Les mesures actuelles comme la réduction de l'argent de poche ou l'interdiction d'accès aux espaces communs n'ont aucun effet, estime Marco Chiesa (UDC/TI). Il demande donc des mesures supplémentaires contre les requérants d'asile violents hébergés dans les centres fédéraux, soit la possibilité d'ordonner un couvre-feu pouvant aller jusqu'à dix jours ou une mise en détention jusqu'à dix jours. Son texte a été accepté par 32 voix contre 11.

La stratégie du Conseil fédéral en matière d'asile 2027 n'est pas une stratégie, mais une mesure cosmétique dans un système dysfonctionnel, a déploré Hannes Germann (UDC/SH).

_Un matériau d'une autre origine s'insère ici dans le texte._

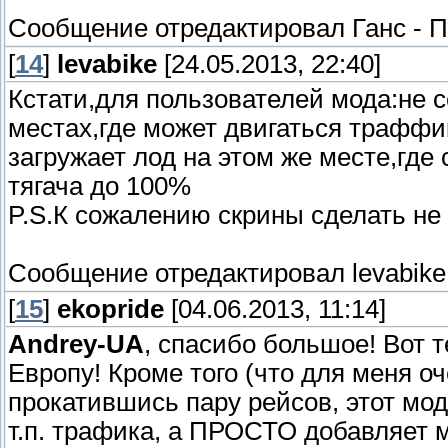
Сообщение отредактировал
Ганс
-
П
[
14
]
levabike
[24.05.2013, 22:40]
Кстати,для пользователей мода:не с
местах,где может двигаться траффик.
загружает лод на этом же месте,где 
тягача до 100%
P.S.К сожалению скрины сделать не 
Сообщение отредактировал
levabike
[
15
]
ekopride
[04.06.2013, 11:14]
Andrey-UA
, спасибо большое! Вот т
Европу! Кроме того (что для меня оч
прокатившись пару рейсов, этот мод 
т.п. трафика, а ПРОСТО добавляет 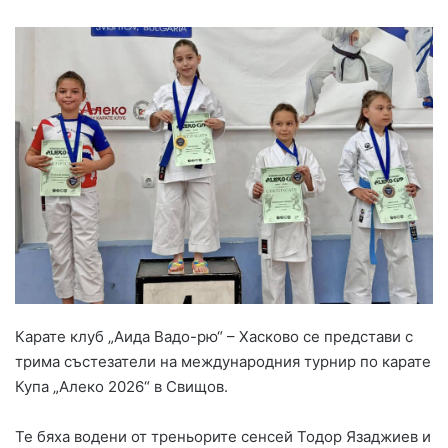
Карате клуб „Аида Вадо-рю“ – Хасково се представи с
трима състезатели на международния турнир по карате
Купа „Алеко 2026“ в Свищов.
Те бяха водени от треньорите сенсей Тодор Язаджиев и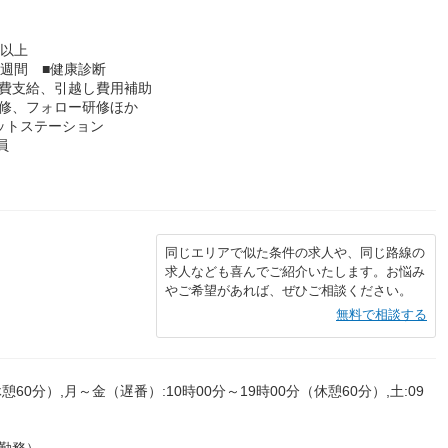
年以上
8週間 ■健康診断
通費支給、引越し費用補助
研修、フォロー研修ほか
ットステーション
員
同じエリアで似た条件の求人や、同じ路線の
求人なども喜んでご紹介いたします。お悩み
やご希望があれば、ぜひご相談ください。
無料で相談する
憩60分）,月～金（遅番）:10時00分～19時00分（休憩60分）,土:09
勤務）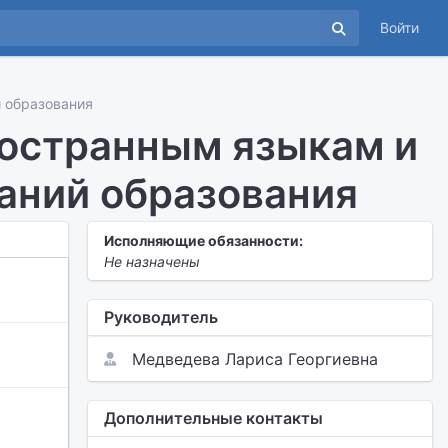
Войти
 образования
ностранным языкам и
аний образования
Исполняющие обязанности:
Не назначены
Руководитель
Медведева Лариса Георгиевна
Дополнительные контакты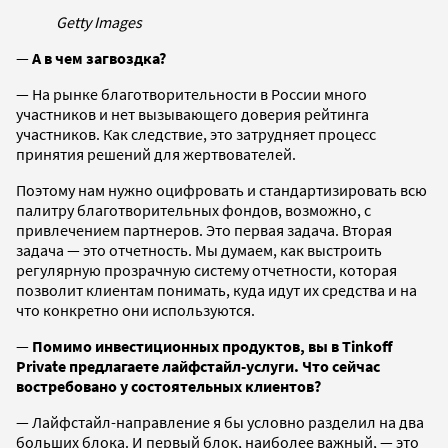
Getty Images
—
А в чем загвоздка?
— На рынке благотворительности в России много
участников и нет вызывающего доверия рейтинга
участников. Как следствие, это затрудняет процесс
принятия решений для жертвователей.
Поэтому нам нужно оцифровать и стандартизировать всю
палитру благотворительных фондов, возможно, с
привлечением партнеров. Это первая задача. Вторая
задача — это отчетность. Мы думаем, как выстроить
регулярную прозрачную систему отчетности, которая
позволит клиентам понимать, куда идут их средства и на
что конкретно они используются.
—
Помимо инвестиционных продуктов, вы в Tinkoff
Private предлагаете лайфстайл-услуги. Что сейчас
востребовано у состоятельных клиентов?
— Лайфстайл-направление я бы условно разделил на два
больших блока. И первый блок, наиболее важный, — это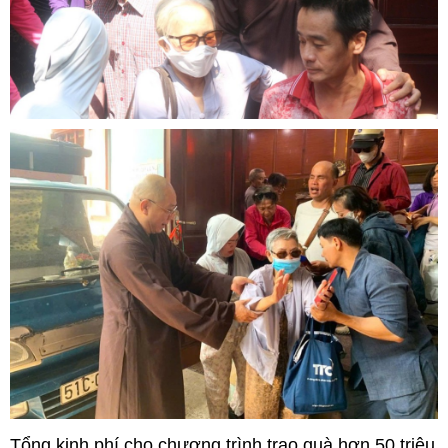
Tổng kinh phí cho chương trình trao quà hơn 50 triệu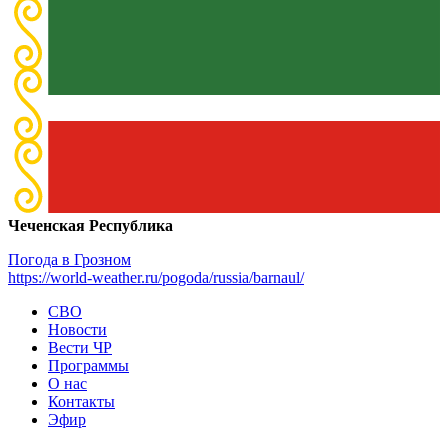
Чеченская Республика
Погода в Грозном
https://world-weather.ru/pogoda/russia/barnaul/
СВО
Новости
Вести ЧР
Программы
О нас
Контакты
Эфир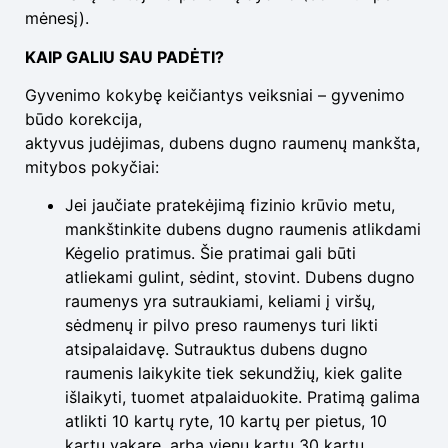
mėnesį).
KAIP GALIU SAU PADĖTI?
Gyvenimo kokybę keičiantys veiksniai – gyvenimo
būdo korekcija,
aktyvus judėjimas, dubens dugno raumenų mankšta,
mitybos pokyčiai:
Jei jaučiate pratekėjimą fizinio krūvio metu,
mankštinkite dubens dugno raumenis atlikdami
Kėgelio pratimus. Šie pratimai gali būti
atliekami gulint, sėdint, stovint. Dubens dugno
raumenys yra sutraukiami, keliami į viršų,
sėdmenų ir pilvo preso raumenys turi likti
atsipalaidavę. Sutrauktus dubens dugno
raumenis laikykite tiek sekundžių, kiek galite
išlaikyti, tuomet atpalaiduokite. Pratimą galima
atlikti 10 kartų ryte, 10 kartų per pietus, 10
kartų vakare, arba vienu kartu 30 kartų.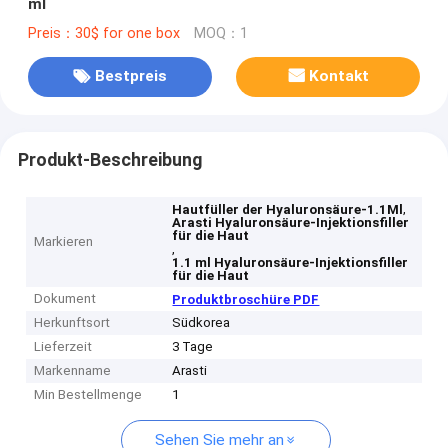
ml
Preis：30$ for one box
MOQ：1
Bestpreis
Kontakt
Produkt-Beschreibung
,
Hautfüller der Hyaluronsäure-1.1Ml
Arasti Hyaluronsäure-Injektionsfiller
für die Haut
Markieren
,
1.1 ml Hyaluronsäure-Injektionsfiller
für die Haut
Dokument
Produktbroschüre PDF
Herkunftsort
Südkorea
Lieferzeit
3 Tage
Markenname
Arasti
Min Bestellmenge
1
Sehen Sie mehr an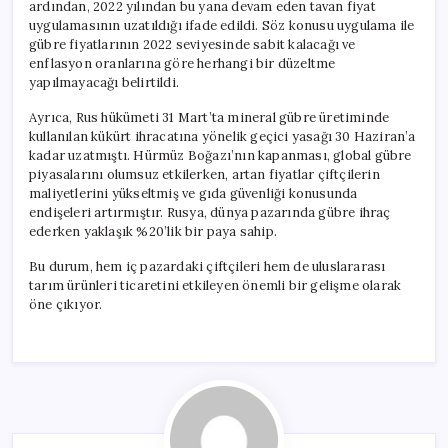
ardından, 2022 yılından bu yana devam eden tavan fiyat
uygulamasının uzatıldığı ifade edildi. Söz konusu uygulama ile
gübre fiyatlarının 2022 seviyesinde sabit kalacağı ve
enflasyon oranlarına göre herhangi bir düzeltme
yapılmayacağı belirtildi.
Ayrıca, Rus hükümeti 31 Mart’ta mineral gübre üretiminde
kullanılan kükürt ihracatına yönelik geçici yasağı 30 Haziran’a
kadar uzatmıştı. Hürmüz Boğazı’nın kapanması, global gübre
piyasalarını olumsuz etkilerken, artan fiyatlar çiftçilerin
maliyetlerini yükseltmiş ve gıda güvenliği konusunda
endişeleri artırmıştır. Rusya, dünya pazarında gübre ihraç
ederken yaklaşık %20’lik bir paya sahip.
Bu durum, hem iç pazardaki çiftçileri hem de uluslararası
tarım ürünleri ticaretini etkileyen önemli bir gelişme olarak
öne çıkıyor.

Son texte demande donc que le gouvernement présente une stratégie en matière d'asile qui vise les objectifs suivants: nette diminution des demandes d'asile et des coûts liés à l'asile, lutte contre la criminalité, accélération des procédures et des renvois, limitation du regroupement familial et augmentation du nombre de rapatriements. Le Conseil des Etats a approuvé ces demandes par 27 voix contre 15.

Les sénateurs ont en revanche rejeté de justesse, par 22 voix contre 21, un autre texte visant à diminuer l'aide sociale versée aux requérants, aux personnes admises provisoirement et aux titulaires du statut S. Une motion similaire a déjà été acceptée.

Pluie d'interventions parlementaires

Pierre-Yves Maillard (PS/VD) aurait voulu renvoyer les textes en commission. Depuis la session de juin dernier, il y a eu environ 22 motions et deux postulats en lien avec l'asile. Il convient de faire un bilan des motions transmises et des modifications législatives en cours avant de se prononcer, a-t-il plaidé, en vain. Les nombreuses motions transmises sont un signe du mécontentement qui persiste, a estimé Daniel Fässler (Centre/AI).

Le ministre de la justice Beat Jans a aussi pointé du doigt les sessions extraordinaires à répétition, qui représentent une surcharge de travail importante pour le Conseil fédéral.

Alors que 117 millions de personnes sont déplacées dans le monde, la situation est-elle si dramatique en Suisse qu'il faille plusieurs sessions extraordinaires par année?, a-t-il demandé. Et de rappeler que les demandes d'asile ont baissé de 7% en 2025. Les demandes de statut S sont aussi en baisse et le nombre de dossiers pendants a été abaissé à environ 3000.

M. Jans a aussi réfuté l'inaction du gouvernement face aux requérants criminels. "Que pouvons-nous faire de plus concret que mettre en place une task force chargée de proposer des modifications législatives pour régler ce problème?", a demandé le ministre. Et d'ajouter que les incidents dans les centres d'asile fédéraux ont baissé depuis l'introduction de la procédure en 24h.

Plus tôt, les sénateurs ont rejeté deux textes issus de l'UDC. Avec la voix prépondérante du président, ils ont refusé d'uniformiser les règlements intérieurs des centres d'asile. Pas question non plus de priver les demandeurs d'asile déboutés de l'aide sociale. Le Conseil national doit encore se prononcer sur les deux textes acceptés.